Reasoning Model Is Superior LLM-Judge, Yet Suffers from Biases
Hui Huang, Xuanxin Wu, Muyun Yang, Yuki Arase

TL;DR
This paper systematically compares Large Reasoning Models (LRMs) and non-reasoning LLMs, showing LRMs excel in judgment accuracy and robustness but still suffer from biases, which can be mitigated by the proposed PlanJudge strategy.
Contribution
It is the first comprehensive study demonstrating the advantages and biases of LRMs as judges and introduces PlanJudge to reduce evaluation biases effectively.
Findings
LRMs outperform non-reasoning LLMs in judgment accuracy on reasoning tasks.
LRMs show better instruction-following and robustness against adversarial attacks.
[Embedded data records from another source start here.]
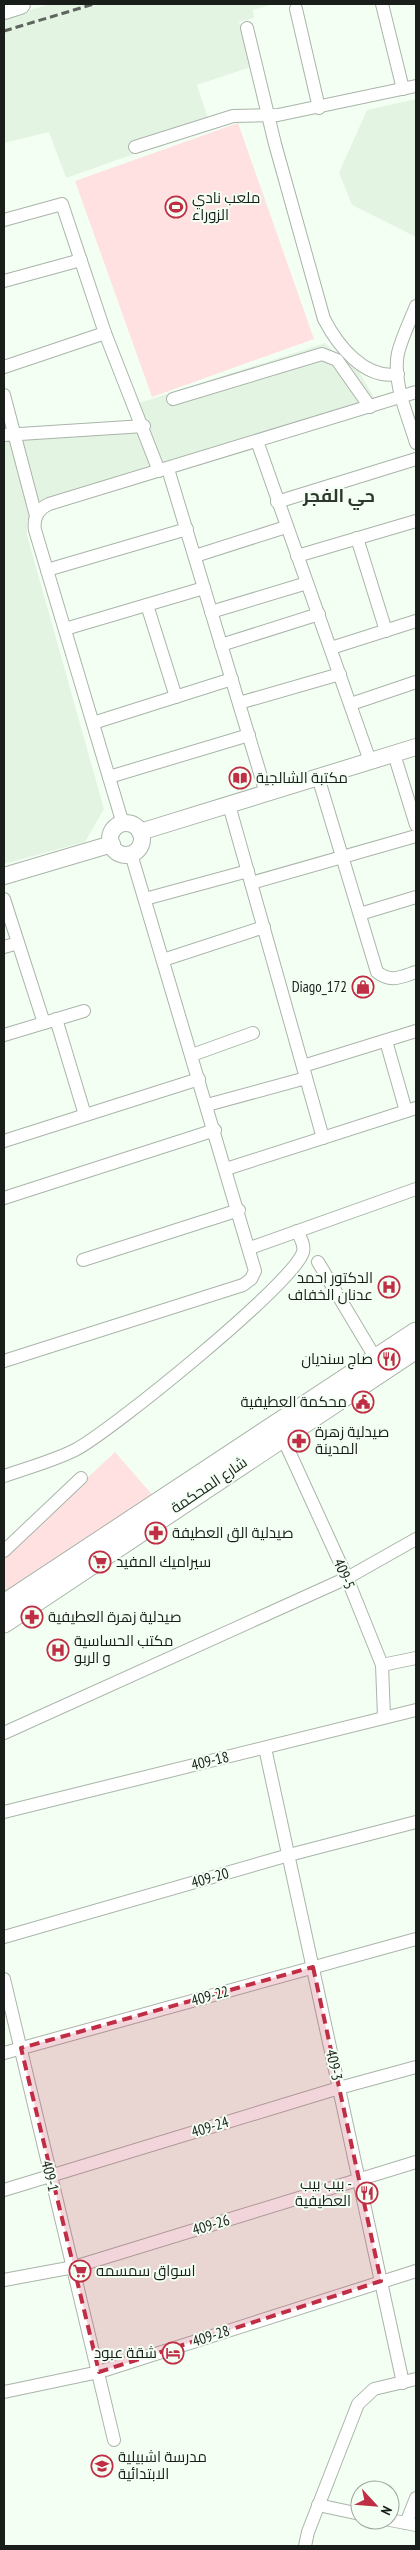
<svg xmlns="http://www.w3.org/2000/svg" width="420" height="2550" viewBox="0 0 420 2550" font-family="'PT Sans Narrow',Cairo,sans-serif">
<style>
.built{fill:#e4f4e3}
.green{fill:#ffe1e1}
.lines{fill:none;stroke-linecap:round;stroke-linejoin:round}
.minor-casing{stroke:#aab4aa;stroke-width:14}
.tertiary-casing{stroke:#aab4aa;stroke-width:18}
.secondary-casing{stroke:#aab4aa;stroke-width:21}
.primary-casing{stroke:#aab4aa;stroke-width:22}
.minor{stroke:#fff;stroke-width:12}
.tertiary{stroke:#fff;stroke-width:16}
.secondary{stroke:#fff;stroke-width:19}
.primary{stroke:#fff;stroke-width:20}
.rail{stroke:#5e645e;stroke-width:3;stroke-dasharray:8 4;stroke-linecap:butt}
.marked{fill:#bf2e44;fill-opacity:0.2;stroke:#bf2e44;stroke-width:4;stroke-dasharray:10 6;stroke-linejoin:round}
.labels{text-anchor:middle;stroke-width:4;stroke-linejoin:round;paint-order:stroke}
.poi-label{font-size:15px;fill:#1a1e1a;stroke:#f4fff4;text-anchor:start}
.street-label{font-size:15px;fill:#1a1e1a;stroke:#f4fff4}
.quarter-label{font-size:18px;font-weight:bold;fill:#2e362e;stroke:#f4fff4}
</style>
<rect width="100%" height="100%" fill="#f4fff4"/>
<g class="built">
<path d="M50 4H274L253 10 254 18 239 22 251 67 197 85 211 127 66 178 49 132 4 143V18Z"/>
<path d="M416 99V237L352 205 339 173 367 110Z"/>
<path d="M325 343 338 355 354 363 375 399 40 504 27 521V535L104 809 85 842 4 864V438L149 429 139 403Z"/>
</g>
<g class="green">
<path d="M238 123 314 339 152 397 75 181Z"/>
<path d="M115 1452 155 1498 4 1599V1556Z"/>
</g>
<g class="lines">
<g class="minor-casing">
<g id="minor">
<path d="M382 4 403 89"/>
<path d="M296 9 319 108"/>
<path d="M247 28 275 144 324 319C338 346 365 380 398 374"/>
<path d="M135 147 233 116 278 115 416 86"/>
<path d="M4 220 62 204 105 333 159 471"/>
<path d="M4 281 81 260"/>
<path d="M416 306C410 321 402 337 398 353 392 382 408 416 416 443"/>
<path d="M4 367 105 333"/>
<path d="M4 395 36 516"/>
<path d="M173 399 322 354 337 360 370 407"/>
<path d="M4 435 144 426"/>
<path d="M257 441 370 761"/>
<path d="M168 469 266 793"/>
<path d="M277 502 416 459"/>
<path d="M357 538 386 631"/>
<path d="M195 556 286 527"/>
<path d="M297 556 416 521"/>
<path d="M47 570 187 529"/>
<path d="M147 605 176 697"/>
<path d="M211 612 307 583"/>
<path d="M65 629 204 588"/>
<path d="M221 645 319 614"/>
<path d="M331 648 416 621"/>
<path d="M239 703 340 674"/>
<path d="M351 704 416 682"/>
<path d="M93 723 232 679"/>
<path d="M394 754 416 825"/>
<path d="M109 777 249 735"/>
<path d="M318 777 377 972C391 983 401 977 416 972"/>
<path d="M229 805 323 1138"/>
<path d="M123 824 35 530C33 518 38 509 49 504L416 392"/>
<path d="M251 883 416 836"/>
<path d="M4 899 44 1023"/>
<path d="M145 899 248 871"/>
<path d="M360 914 416 897"/>
<path d="M4 947 18 943"/>
<path d="M163 960 264 927"/>
<path d="M56 1019 85 1115"/>
<path d="M4 1035 84 1011"/>
<path d="M386 1041 406 1111"/>
<path d="M192 1055 253 1033"/>
<path d="M303 1066 416 1031"/>
<path d="M207 1105 306 1078"/>
<path d="M4 1141 199 1079"/>
<path d="M226 1169 416 1108"/>
<path d="M4 1198 215 1130"/>
<path d="M250 1248 416 1189"/>
<path d="M83 1260 239 1210"/>
<path d="M318 1262 376 1359"/>
<path d="M4 1361 243 1285 251 1279 255 1271 131 854"/>
<path d="M282 1436 347 1578 382 1665 384 1717"/>
<path d="M4 1476C27 1468 53 1461 75 1450 110 1432 294 1283 303 1252 305 1245 300 1237 297 1231"/>
<path d="M4 1551 81 1478"/>
<path d="M382 1665 416 1658"/>
<path d="M4 1733 347 1578 416 1539"/>
<path d="M265 1748 403 2383"/>
<path d="M4 1812 416 1710"/>
<path d="M4 1937 289 1855 416 1822"/>
<path d="M4 1979 114 2440"/>
<path d="M4 2053 416 1939"/>
<path d="M4 2190 339 2088 416 2067"/>
<path d="M4 2280 74 2267 416 2162"/>
<path d="M4 2392 99 2372 416 2271"/>
<path d="M318 2505 360 2514"/>
<path d="M390 2520 416 2525"/>
<path d="M406 2523 416 2498"/>
<path d="M305 2546 308 2532 358 2404 374 2389 416 2379"/>
</g>
</g>
<g class="tertiary-casing">
<g id="tertiary">
<circle cx="126" cy="839" r="16"/>
<path d="M140 832 416 747"/>
<path d="M4 876 112 844"/>
</g>
</g>
<g class="secondary-casing">
<g id="secondary">
<path d="M4 1604 416 1332"/>
<path d="M4 1623 416 1349"/>
</g>
</g>
<g class="primary-casing">
<path id="primary" d="M4 9 20 4"/>
</g>
<use href="#minor" class="minor"/>
<use href="#tertiary" class="tertiary"/>
<use href="#secondary" class="secondary"/>
<use href="#primary" class="primary"/>
<path class="rail" d="M4 31 94 4"/>
</g>
<path class="marked" d="M313 1967 381 2281 99 2372 21 2048Z"/>
<defs>
<g id="stadium-ring" transform="scale(1.125)"><circle r="9.5" fill="#f4fff4" stroke="#bf2e44" stroke-width="1.5"/><path d="M0-5a6.5 5 0 1 0 0 10a6.5 5 0 1 0 0-10ZM-3.5-1.8h7v3.6h-7Z" fill="#bf2e44"/></g>
<g id="library-ring" transform="scale(1.125)"><circle r="9.5" fill="#f4fff4" stroke="#bf2e44" stroke-width="1.5"/><path d="M-6-4Q-3-5.5-.7-3.5V5Q-3 3-6 4ZM6-4Q3-5.5 .7-3.5V5Q3 3 6 4Z" fill="#bf2e44"/></g>
<g id="shop-ring" transform="scale(1.125)"><circle r="9.5" fill="#f4fff4" stroke="#bf2e44" stroke-width="1.5"/><path d="M-5-2.5h2.3a2.7 3.5 0 0 1 5.4 0H5L5.5 6h-11ZM-1.5-2.5h3a1.5 2.3 0 0 0-3 0Z" fill="#bf2e44"/></g>
<g id="hospital-ring" transform="scale(1.125)"><circle r="9.5" fill="#f4fff4" stroke="#bf2e44" stroke-width="1.5"/><path d="M-5-5h3v3.5h4V-5h3V5h-3V1.5h-4V5h-3Z" fill="#bf2e44"/></g>
<g id="restaurant-ring" transform="scale(1.125)"><circle r="9.5" fill="#f4fff4" stroke="#bf2e44" stroke-width="1.5"/><path d="M-5-6h1v4h1v-4h1v4h1v-4h1v5L-1.5 .5V6h-2V.5L-5-1ZM5-6V6H3V1.5H1.5Q1.5-4 5-6Z" fill="#bf2e44"/></g>
<g id="civic-ring" transform="scale(1.125)"><circle r="9.5" fill="#f4fff4" stroke="#bf2e44" stroke-width="1.5"/><path d="M-.6-6.5H3V-4.5H.6V-3L4-1V1h2V6H-6V1h2V-1L-.6-3ZM-1.2 2.5V6h2.4V2.5Z" fill="#bf2e44"/></g>
<g id="pharmacy-ring" transform="scale(1.125)"><circle r="9.5" fill="#f4fff4" stroke="#bf2e44" stroke-width="1.5"/><path d="M-2-6h4v4h4v4h-4v4h-4v-4h-4v-4h4Z" fill="#bf2e44"/></g>
<g id="supermarket-ring" transform="scale(1.125)"><circle r="9.5" fill="#f4fff4" stroke="#bf2e44" stroke-width="1.5"/><path d="M-6-5.5h2.5l.6 2H6L4.5 2H-2.5L-4.4-4H-6ZM-1.5 3.2a1.3 1.3 0 1 0 .1 0ZM3 3.2a1.3 1.3 0 1 0 .1 0Z" fill="#bf2e44"/></g>
<g id="hotel-ring" transform="scale(1.125)"><circle r="9.5" fill="#f4fff4" stroke="#bf2e44" stroke-width="1.5"/><path d="M-6-4.5h1.5V1H6V5H4.5V3h-9V5H-6ZM-4 0a1.8 1.8 0 1 1 3.6 0ZM.5 0V-2.5h3Q6-2.5 6 0Z" fill="#bf2e44"/></g>
<g id="school-ring" transform="scale(1.125)"><circle r="9.5" fill="#f4fff4" stroke="#bf2e44" stroke-width="1.5"/><path d="M0-5L7-2L0 1L-7-2ZM-4 1L0 2.5L4 1V4Q0 6-4 4Z" fill="#bf2e44"/></g>
</defs>
<g fill-rule="evenodd">
<use href="#stadium-ring" x="176" y="207"/>
<use href="#library-ring" x="240" y="778"/>
<use href="#shop-ring" x="363" y="987"/>
<use href="#hospital-ring" x="389" y="1287"/>
<use href="#restaurant-ring" x="389" y="1359"/>
<use href="#civic-ring" x="363" y="1402"/>
<use href="#pharmacy-ring" x="299" y="1441"/>
<use href="#pharmacy-ring" x="156" y="1533"/>
<use href="#supermarket-ring" x="100" y="1562"/>
<use href="#pharmacy-ring" x="32" y="1617"/>
<use href="#hospital-ring" x="58" y="1650"/>
<use href="#restaurant-ring" x="367" y="2193"/>
<use href="#supermarket-ring" x="80" y="2271"/>
<use href="#hotel-ring" x="173" y="2353"/>
<use href="#school-ring" x="102" y="2466"/>
</g>
<g class="labels">
<g class="poi-label">
<text x="192" y="203">ملعب نادي<tspan x="192" dy="17">الزوراء</tspan></text>
<text x="256" y="783">مكتبة الشالجية</text>
<text x="347" y="992" text-anchor="end">Diago_172</text>
<text x="373" y="1283" text-anchor="end">الدكتور احمد<tspan x="373" dy="17">عدنان الخفاف</tspan></text>
<text x="373" y="1364" text-anchor="end">صاج سنديان</text>
<text x="347" y="1407" text-anchor="end">محكمة العطيفية</text>
<text x="315" y="1437">صيدلية زهرة<tspan x="315" dy="17">المدينة</tspan></text>
<text x="172" y="1538">صيدلية الق العطيفة</text>
<text x="116" y="1567">سيراميك المفيد</text>
<text x="48" y="1622">صيدلية زهرة العطيفية</text>
<text x="74" y="1646">مكتب الحساسية<tspan x="74" dy="17">و الربو</tspan></text>
<text x="351" y="2189" text-anchor="end">بيب بيب -<tspan x="351" dy="17">العطيفية</tspan></text>
<text x="96" y="2276">اسواق سمسمه</text>
<text x="157" y="2358" text-anchor="end">شقة عبود</text>
<text x="118" y="2462">مدرسة اشبيلية<tspan x="118" dy="17">الابتدائية</tspan></text>
</g>
<g class="street-label">
<text transform="translate(209 1485) rotate(-34)" y="5">شارع المحكمة</text>
<text transform="translate(344 1574) rotate(67)" y="5">409-5</text>
<text transform="translate(210 1761) rotate(-14)" y="5">409-18</text>
<text transform="translate(210 1878) rotate(-16)" y="5">409-20</text>
<text transform="translate(210 1996) rotate(-16)" y="5">409-22</text>
<text transform="translate(334 2065) rotate(78)" y="5">409-3</text>
<text transform="translate(210 2127) rotate(-17)" y="5">409-24</text>
<text transform="translate(50 2176) rotate(76)" y="5">409-1</text>
<text transform="translate(211 2225) rotate(-17)" y="5">409-26</text>
<text transform="translate(211 2336) rotate(-18)" y="5">409-28</text>
</g>
<g class="quarter-label">
<text x="339" y="502">حي الفجر</text>
</g>
</g>
<rect width="420" height="2550" fill="none" stroke="#1a1e1a" stroke-width="10"/>
<g transform="translate(375 2505) rotate(116)"><circle r="24" fill="#f4fff4" stroke="#9da59d"/>
<path d="M0-4L9 19L0 12L-9 19Z" fill="#bf2e44"/>
<text y="-8" font-size="14" font-weight="bold" text-anchor="middle" fill="#1a1e1a">N</text>
</g>
</svg>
PlanJudge reduces biases in LLM-based judgments without sacrificing accuracy.
Abstract
This paper presents the first systematic comparison investigating whether Large Reasoning Models (LRMs) are superior judges to non-reasoning LLMs. Our empirical analysis yields four key findings: 1) LRMs outperform non-reasoning LLMs in terms of judgment accuracy, particularly on reasoning-intensive tasks; 2) LRMs demonstrate superior evaluation instruction-following capabilities; 3) LRMs exhibit enhanced robustness against adversarial attacks targeting judgment tasks; 4) However, LRMs still exhibit strong evaluation biases. To mitigate this bias vulnerability, we propose PlanJudge, a lightweight evaluation strategy that prompts the model to generate an explicit evaluation plan before executing the judgment. Despite its simplicity, our experiments demonstrate that PlanJudge significantly mitigates biases in LLM-as-a-Judge while preserving overall judgment accuracy.